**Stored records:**
________________________
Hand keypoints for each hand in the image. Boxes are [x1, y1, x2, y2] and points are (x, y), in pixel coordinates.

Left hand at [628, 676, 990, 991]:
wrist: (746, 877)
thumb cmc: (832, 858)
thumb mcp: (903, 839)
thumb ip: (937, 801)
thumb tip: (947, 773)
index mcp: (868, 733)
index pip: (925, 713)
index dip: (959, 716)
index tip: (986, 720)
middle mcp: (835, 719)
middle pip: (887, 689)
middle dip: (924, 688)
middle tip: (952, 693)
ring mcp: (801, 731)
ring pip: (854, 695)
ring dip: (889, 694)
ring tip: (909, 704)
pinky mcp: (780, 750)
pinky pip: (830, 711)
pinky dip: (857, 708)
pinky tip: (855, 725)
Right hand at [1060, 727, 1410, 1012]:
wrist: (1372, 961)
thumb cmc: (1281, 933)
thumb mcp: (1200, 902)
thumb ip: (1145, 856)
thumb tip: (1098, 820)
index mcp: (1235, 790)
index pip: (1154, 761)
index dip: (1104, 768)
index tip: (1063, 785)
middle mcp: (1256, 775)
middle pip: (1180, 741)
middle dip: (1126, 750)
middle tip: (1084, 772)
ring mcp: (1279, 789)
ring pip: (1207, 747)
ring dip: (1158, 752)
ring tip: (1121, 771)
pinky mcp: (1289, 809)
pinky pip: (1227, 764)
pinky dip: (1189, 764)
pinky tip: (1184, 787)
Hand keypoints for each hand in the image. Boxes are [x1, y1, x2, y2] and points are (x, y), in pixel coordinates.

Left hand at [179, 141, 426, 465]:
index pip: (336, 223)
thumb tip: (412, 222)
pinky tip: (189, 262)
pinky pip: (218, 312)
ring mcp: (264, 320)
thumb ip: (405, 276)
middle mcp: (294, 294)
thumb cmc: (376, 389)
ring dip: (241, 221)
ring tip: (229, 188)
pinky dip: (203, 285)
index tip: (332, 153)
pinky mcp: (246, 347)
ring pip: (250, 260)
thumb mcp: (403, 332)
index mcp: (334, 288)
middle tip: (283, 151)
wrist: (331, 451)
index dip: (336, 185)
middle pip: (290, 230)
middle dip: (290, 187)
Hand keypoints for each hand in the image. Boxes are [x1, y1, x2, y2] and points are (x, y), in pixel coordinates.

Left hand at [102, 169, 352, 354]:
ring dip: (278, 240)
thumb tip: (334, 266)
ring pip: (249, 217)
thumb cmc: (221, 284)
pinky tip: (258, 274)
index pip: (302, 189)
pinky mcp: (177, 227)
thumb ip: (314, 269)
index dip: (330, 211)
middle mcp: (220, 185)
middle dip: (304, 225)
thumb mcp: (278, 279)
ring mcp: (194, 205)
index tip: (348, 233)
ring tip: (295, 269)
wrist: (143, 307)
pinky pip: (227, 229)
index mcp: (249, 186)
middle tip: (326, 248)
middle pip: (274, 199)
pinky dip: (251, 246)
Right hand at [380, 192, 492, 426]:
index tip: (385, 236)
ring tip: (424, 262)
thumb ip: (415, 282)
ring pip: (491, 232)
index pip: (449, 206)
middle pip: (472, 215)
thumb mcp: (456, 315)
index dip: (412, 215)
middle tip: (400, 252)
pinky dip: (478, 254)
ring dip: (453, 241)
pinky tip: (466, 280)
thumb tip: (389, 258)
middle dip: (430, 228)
________________________
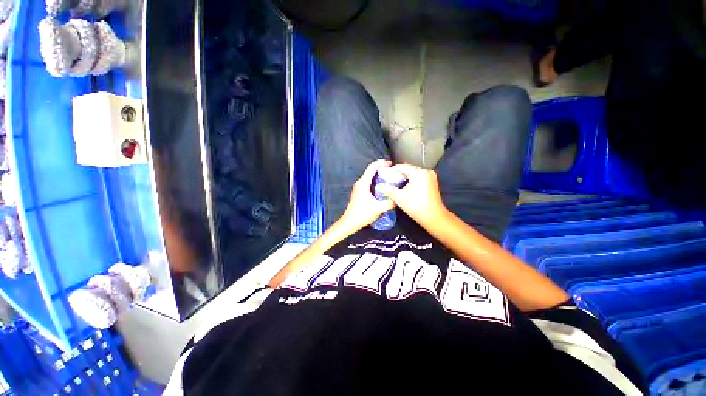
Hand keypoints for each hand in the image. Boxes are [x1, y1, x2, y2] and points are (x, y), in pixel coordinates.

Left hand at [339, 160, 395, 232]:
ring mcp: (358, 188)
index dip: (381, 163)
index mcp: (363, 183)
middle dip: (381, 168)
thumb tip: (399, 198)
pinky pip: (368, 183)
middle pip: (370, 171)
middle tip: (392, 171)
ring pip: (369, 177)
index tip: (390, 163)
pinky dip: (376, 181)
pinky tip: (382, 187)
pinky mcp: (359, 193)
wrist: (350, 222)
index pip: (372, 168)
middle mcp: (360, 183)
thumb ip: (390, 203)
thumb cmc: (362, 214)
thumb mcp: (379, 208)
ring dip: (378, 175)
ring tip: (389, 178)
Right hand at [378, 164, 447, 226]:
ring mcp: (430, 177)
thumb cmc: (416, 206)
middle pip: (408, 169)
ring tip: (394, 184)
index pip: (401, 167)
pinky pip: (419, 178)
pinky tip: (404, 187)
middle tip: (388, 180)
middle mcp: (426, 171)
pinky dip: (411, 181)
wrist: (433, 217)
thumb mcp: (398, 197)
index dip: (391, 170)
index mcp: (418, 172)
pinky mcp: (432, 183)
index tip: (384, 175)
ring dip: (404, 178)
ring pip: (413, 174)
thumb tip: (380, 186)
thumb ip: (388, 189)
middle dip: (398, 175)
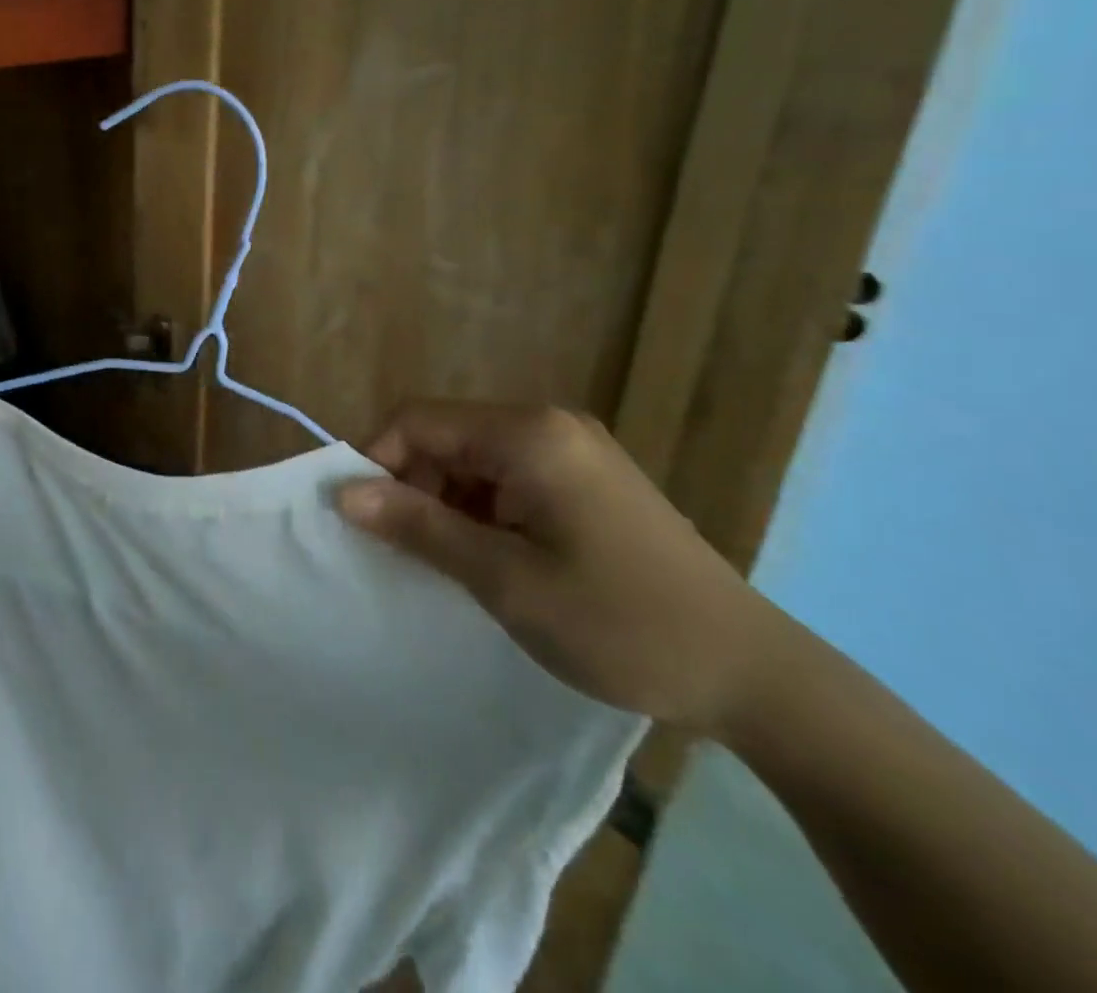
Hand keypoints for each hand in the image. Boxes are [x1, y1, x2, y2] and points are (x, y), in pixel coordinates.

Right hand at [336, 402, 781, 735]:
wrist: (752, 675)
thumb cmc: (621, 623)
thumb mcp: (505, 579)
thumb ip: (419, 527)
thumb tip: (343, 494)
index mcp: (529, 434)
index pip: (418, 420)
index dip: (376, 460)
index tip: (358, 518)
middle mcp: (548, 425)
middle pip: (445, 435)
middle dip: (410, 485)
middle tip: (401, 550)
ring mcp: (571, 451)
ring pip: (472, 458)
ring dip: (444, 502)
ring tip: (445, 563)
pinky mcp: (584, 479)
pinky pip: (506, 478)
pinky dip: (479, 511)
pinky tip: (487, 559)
________________________
**Exercise prompt:** Quote word for word only the lines above from the one containing "index mcp: (418, 172)" through the one containing "middle mcp: (548, 425)". Pictures stay out of your copy.

**Exercise result:**
index mcp: (418, 172)
pinky mcp: (432, 183)
index tip: (384, 175)
ring dip: (404, 178)
ring pip: (413, 174)
thumb tip: (380, 186)
thumb ip: (388, 189)
middle dip: (398, 175)
Hand keypoints for each hand in the image. Boxes are [x1, y1, x2, y2] and points are (x, y), in pixel coordinates.

Right hand at [336, 402, 781, 735]:
wrist: (752, 675)
thumb cmc: (621, 623)
thumb mcp: (505, 579)
thumb ip: (419, 527)
thumb tip: (343, 494)
index mcp: (529, 434)
index pip: (418, 420)
index dip: (376, 460)
index tip: (358, 518)
middle mcp: (548, 425)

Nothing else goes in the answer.